The battle of Mission Bay is heating up. Plans for a $200 million housing and retail project which promises to rejuvenate an appealing Auckland seaside suburb are shaking the comfort of some property owners stunned to discover the scale of the development, and particularly its height. At a shade over 28m at its highest point — the corner of Tāmaki Drive and Patteson Ave — the design stretches beyond the permitted limits of its Unitary Plan zone.
It is of course not the first development to push the envelope in terms of what is allowed and what is sought, and no doubt a consent hearing will provide an answer to the tension inherent in the plan. It would be desirable get some better guidelines around these issues because it is senseless for developers and neighbourhoods to get locked into costly disputes where the only winners can be lawyers.

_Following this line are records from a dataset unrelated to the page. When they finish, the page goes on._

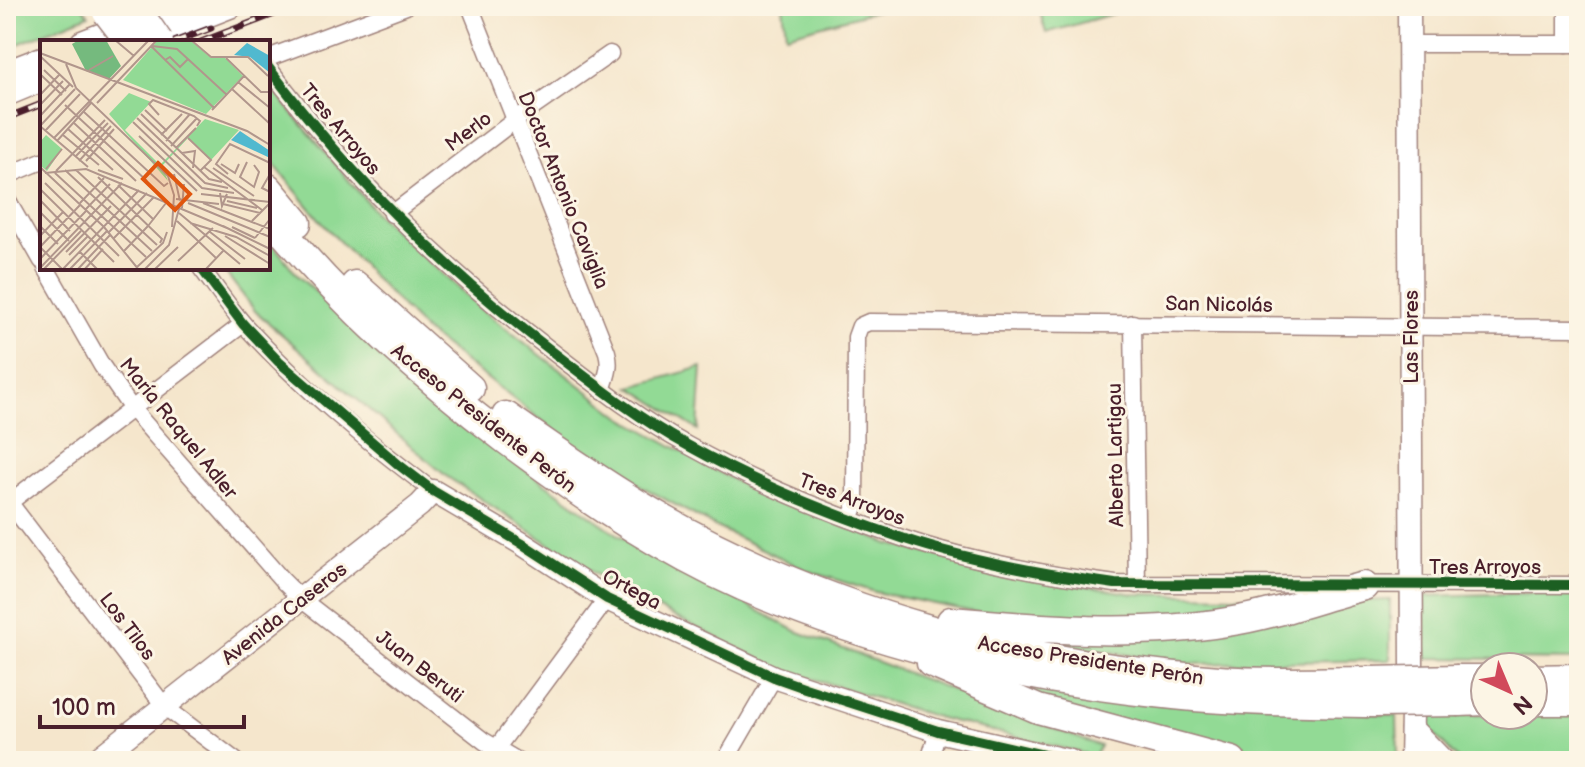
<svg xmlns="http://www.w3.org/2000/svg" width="1585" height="767" font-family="'Balsamiq Sans',sans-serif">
  <rect width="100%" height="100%" fill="#fcf5e5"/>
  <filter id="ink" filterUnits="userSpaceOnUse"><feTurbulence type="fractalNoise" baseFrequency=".0125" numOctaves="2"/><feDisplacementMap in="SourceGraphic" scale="16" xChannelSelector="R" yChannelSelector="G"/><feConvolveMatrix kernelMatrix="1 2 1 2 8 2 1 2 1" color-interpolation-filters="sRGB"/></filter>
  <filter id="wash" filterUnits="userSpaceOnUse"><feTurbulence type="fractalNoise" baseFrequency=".006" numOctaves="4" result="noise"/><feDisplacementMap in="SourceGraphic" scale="32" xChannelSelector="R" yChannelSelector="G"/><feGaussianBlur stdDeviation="1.8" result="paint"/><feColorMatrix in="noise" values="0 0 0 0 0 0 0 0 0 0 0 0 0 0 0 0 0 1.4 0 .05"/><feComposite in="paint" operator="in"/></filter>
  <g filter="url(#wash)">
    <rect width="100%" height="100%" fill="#f5e6cc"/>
    <!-- green -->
    <g fill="#92da95" stroke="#6e7c60" stroke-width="2">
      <polygon points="6,6 82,6 89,15 6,49"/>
      <polygon points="783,6 893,6 786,35"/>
      <polygon points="1038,6 1140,6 1046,33"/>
      <polygon points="268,84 378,215 482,310 621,417 742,485 889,544 1035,578 1134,594 1284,597 1255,607 1142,623 974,612 875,592 806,570 716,527 593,460 424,330 324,225 268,157"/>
      <polygon points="268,238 298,276 474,434 620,536 796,631 1100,746 1094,756 940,718 775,667 615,587 446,476 256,312 222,268 268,268"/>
      <polygon points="702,367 698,430 631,387"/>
      <polygon points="1579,592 1579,660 1426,658 1423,596"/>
      <polygon points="1390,600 1390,660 1186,664 1009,636 1356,601"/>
      <polygon points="991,678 1397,716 1398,761 1255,761 1089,716"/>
      <polygon points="1579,712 1579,761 1459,761 1429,728 1428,715 1533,715"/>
    </g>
  </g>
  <g filter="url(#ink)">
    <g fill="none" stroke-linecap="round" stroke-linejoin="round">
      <!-- street casing -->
      <g stroke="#a0827c" stroke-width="19">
        <g id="street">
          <path d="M470,6L607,352C611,366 607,376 602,390"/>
          <polyline points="1409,44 1579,44"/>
          <polyline points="1567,44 1567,6"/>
          <polyline points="268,58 406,6"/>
          <path d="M268,67C353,180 441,266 553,352C596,385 639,419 687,445C755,483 828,513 902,538C970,561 1044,574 1115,584L1579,585"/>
          <polyline points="6,176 42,161"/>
          <polyline points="6,198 42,261"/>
          <polyline points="392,214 515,120 610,54"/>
          <polyline points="46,268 102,366 132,409 283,581 301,599 484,741 518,761"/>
          <path d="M201,268C216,288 230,309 246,327C302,388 367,441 433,491"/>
          <polyline points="1133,323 1137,585"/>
          <polyline points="6,498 165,707 236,761"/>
          <polyline points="6,505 243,324"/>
          <polyline points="850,519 855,507 856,337 860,326 869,322 1579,328"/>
          <polyline points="487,761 607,599"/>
          <polyline points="725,761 774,677"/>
          <polyline points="929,761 938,731"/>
        </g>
      </g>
      <!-- secondary casing -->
      <g stroke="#a0827c" stroke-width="25">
        <g id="secondary">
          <polyline points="1409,6 1412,668"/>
          <polyline points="82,42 175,6"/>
          <polyline points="140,42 232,6"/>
          <polyline points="6,72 42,58"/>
          <polyline points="6,95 42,80"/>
          <polyline points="1412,729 1443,761"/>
          <polyline points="95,761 420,505 433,491 521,543 607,599 774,677 938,731 1070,761"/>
          <polyline points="1411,761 1412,713"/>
        </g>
      </g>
      <!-- highway casing -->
      <g stroke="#a0827c" stroke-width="31">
        <g id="highway">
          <polyline points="268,188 297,223"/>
          <path d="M268,214C337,300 417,372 505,439C571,488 638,535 712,572C849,639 1022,681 1174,695C1241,702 1308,702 1375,703"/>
          <polyline points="355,285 470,388"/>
          <path d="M506,416C557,452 609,488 663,519C833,615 1026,665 1219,680C1269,684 1321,681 1371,681"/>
          <path d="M951,621C1042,629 1137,637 1227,622C1274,615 1319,598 1364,586"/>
          <polyline points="931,663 1038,709 1232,761"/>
          <polyline points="1458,679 1485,679"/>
          <polyline points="1533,679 1579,678"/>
          <polyline points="1533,701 1579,701"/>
          <polyline points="1459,702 1485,701"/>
        </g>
      </g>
      <!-- street -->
      <use href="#street" stroke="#fff" stroke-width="16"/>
      <!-- secondary -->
      <use href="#secondary" stroke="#fff" stroke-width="22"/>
      <!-- highway -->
      <use href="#highway" stroke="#fff" stroke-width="28"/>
      <!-- rail casing -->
      <g stroke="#4a1f2b" stroke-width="7">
        <g id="rail">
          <polyline points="174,42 211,28"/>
          <polyline points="201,42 295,6"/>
          <polyline points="6,118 42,104"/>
        </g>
      </g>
      <!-- rail -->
      <use href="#rail" stroke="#fcf5e5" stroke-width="4" stroke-dasharray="12" stroke-linecap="butt"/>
      <!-- highway-bridge casing -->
      <g stroke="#a0827c" stroke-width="31" stroke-linecap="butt">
        <g id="highway-bridge">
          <polyline points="134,6 159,42"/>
          <polyline points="107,12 130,42"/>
          <polyline points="1371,681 1458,679"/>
          <polyline points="1375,703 1459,702"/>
        </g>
      </g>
      <!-- highway-bridge -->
      <use href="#highway-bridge" stroke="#fff" stroke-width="28"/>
      <!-- cycleway casing -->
      <g stroke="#fcf5e5" stroke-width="15">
        <g id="cycleway">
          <path d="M268,67C353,180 441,266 553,352C596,385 639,419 687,445C755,483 828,513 902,538C970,561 1044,574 1115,584L1579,585"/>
          <polyline points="201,268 243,324 279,362 399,465 433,491 521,543 607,599 774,677 805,688 938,731 1070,761"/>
        </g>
      </g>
      <!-- cycleway -->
      <use href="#cycleway" stroke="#1b5e20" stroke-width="10"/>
    </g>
  </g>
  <g text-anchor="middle" stroke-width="6" stroke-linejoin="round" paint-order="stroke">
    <!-- street labels -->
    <g font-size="20" fill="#4a1f2b" stroke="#fcf5e5">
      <text transform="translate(341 129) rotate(50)" y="7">Tres Arroyos</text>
      <text transform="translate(468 131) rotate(-37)" y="7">Merlo</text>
      <text transform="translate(564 190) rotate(68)" y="7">Doctor Antonio Caviglia</text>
      <text transform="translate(1219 304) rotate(1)" y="7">San Nicolás</text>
      <text transform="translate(1411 337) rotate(-90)" y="7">Las Flores</text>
      <text transform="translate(484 418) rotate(38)" y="7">Acceso Presidente Perón</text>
      <text transform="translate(179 428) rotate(51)" y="7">María Raquel Adler</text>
      <text transform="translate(1115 455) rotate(-91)" y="7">Alberto Lartigau</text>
      <text transform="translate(852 499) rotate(21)" y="7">Tres Arroyos</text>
      <text x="1485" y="574">Tres Arroyos</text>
      <text transform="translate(632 589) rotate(28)" y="7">Ortega</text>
      <text transform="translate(284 613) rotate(-38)" y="7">Avenida Caseros</text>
      <text transform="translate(128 626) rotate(53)" y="7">Los Tilos</text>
      <text transform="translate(1091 660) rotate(9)" y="7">Acceso Presidente Perón</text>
      <text transform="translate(420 666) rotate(38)" y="7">Juan Beruti</text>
    </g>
  </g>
  <!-- overview -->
  <g transform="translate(40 40)">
    <rect width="230" height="230" fill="#f5e6cc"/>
    <path d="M118,0H150L171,18H185L203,36L166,74L83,40ZM89,53L111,62L85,90L120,125L165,79L199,90L171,120L148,98L122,126L128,141L69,74ZM6,95L22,109L7,131L0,125V102Z" fill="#92da95"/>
    <path d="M39,0H66L81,26L69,39L46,31L32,4Z" fill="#75ba7e"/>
    <path d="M207,3L230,16V33L210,17L194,15ZM200,91L230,111V118L191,100Z" fill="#51b9cf"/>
    <path fill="none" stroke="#b1968c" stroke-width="2" d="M75,0L94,16M151,0L171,17H208L228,36M111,6L174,68M112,6L137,9L187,55M0,13L207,91L230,105M0,16L33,47M186,18L221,52H230M125,20L130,17L140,27L148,19M26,24L36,48L128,136L134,155L132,187M4,30L26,51M49,30L73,16M0,34L22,55M198,42L230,68M192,49L230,84M0,55L20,34M57,63L117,0M0,65L23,41M25,65L107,141M105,70L127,91M172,70L204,36M44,72L124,146L128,143M101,74L169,139L182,142M119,75L109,64L113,60L154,76L160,81L157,86M0,76L30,44M97,78L165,143L188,148M93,82L162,148L194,153M34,83L96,141M0,86L48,127M0,86L35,49M28,89L73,130M5,91L40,54M23,95L59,125M121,95L142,74M99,96L157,151M14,98L109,0M148,98L171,120L160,131M17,101L51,63M126,101L150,74M131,106L157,78M136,108L156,88M142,113L155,111L153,128M35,117L68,83M39,121L71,86M46,121L74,89M207,122L200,137L214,147L219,132L214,125M181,124L195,133L199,124M0,127L64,187L99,230M164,127L222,170M173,128L214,156M6,129L22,109M25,130L112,211M36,130L117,205M58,130L83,139M16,131L65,80M5,133L46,129L187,188M15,133L106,217M134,134L140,161M188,134L176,124L190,104L230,123M230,134L222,148L230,152M58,137L122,199L120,203M5,143L79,216M78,145L114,180M0,149L74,222M180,153L182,166L187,154M161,154L230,162M136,159L179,164M0,160L30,191M187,161L217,168M40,163L64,138M148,163L230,197M163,163L230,189M183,164L220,173M142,168L144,144M46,169L70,144M0,172L29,201M139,173L200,224M137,181L176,218M212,181L230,163M150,183L196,197L230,216M0,186L18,204M108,186L126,163M183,186L230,209M192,187L215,198M69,192L107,153M170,192L205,219M0,196L23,172M185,196L230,224M215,198L230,179M73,199L113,158M0,207L40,165M0,207L23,230M39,211L58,230M84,211L108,186M26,212L71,166M29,215L48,196M0,219L46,171M138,221L173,188M97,227L123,203L127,192M0,228L82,143M3,230L41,191M22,230L99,150M29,230L67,191M37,230L71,194M44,230L63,209M104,230L129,205L139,169M114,230L138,207M165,230L184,210"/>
    <path fill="#e0560e" fill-opacity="0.15" stroke="#e0560e" stroke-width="4" d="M118,123L150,154L135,170L103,139Z"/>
    <rect width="230" height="230" fill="none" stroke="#4a1f2b" stroke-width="4"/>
  </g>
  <!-- margin -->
  <rect width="1585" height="767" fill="none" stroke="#fcf5e5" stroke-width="32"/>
  <!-- north arrow -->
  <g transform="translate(1509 691) rotate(136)"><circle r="38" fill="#fcf5e5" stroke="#b59f9b" stroke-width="2"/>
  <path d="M0-6L14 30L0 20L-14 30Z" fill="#d1495b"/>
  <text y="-12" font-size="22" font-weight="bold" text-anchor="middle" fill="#4a1f2b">N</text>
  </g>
  <!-- scale -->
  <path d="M40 715v12h204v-12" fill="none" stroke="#4a1f2b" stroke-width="4"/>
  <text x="52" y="715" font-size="24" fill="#4a1f2b" stroke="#fcf5e5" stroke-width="6" paint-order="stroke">100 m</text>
</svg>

The standoff in Mission Bay reflects what is happening across Auckland. The city is going up, and space and views are being shaded, squeezed and in some cases lost. It is a price of growth, and a response reached after a long and democratic process. But it need not be growth at any price, and communities should have a reasonable expectation that what they have come to enjoy cannot simply be snatched away without satisfying some broader objectives.
A panel which reviewed the Mission Bay project concluded that if was going up beyond what the rules permitted, then its design needed to be exemplary. That may be the hurdle to be jumped — to be granted special privileges, it needs to look very good indeed.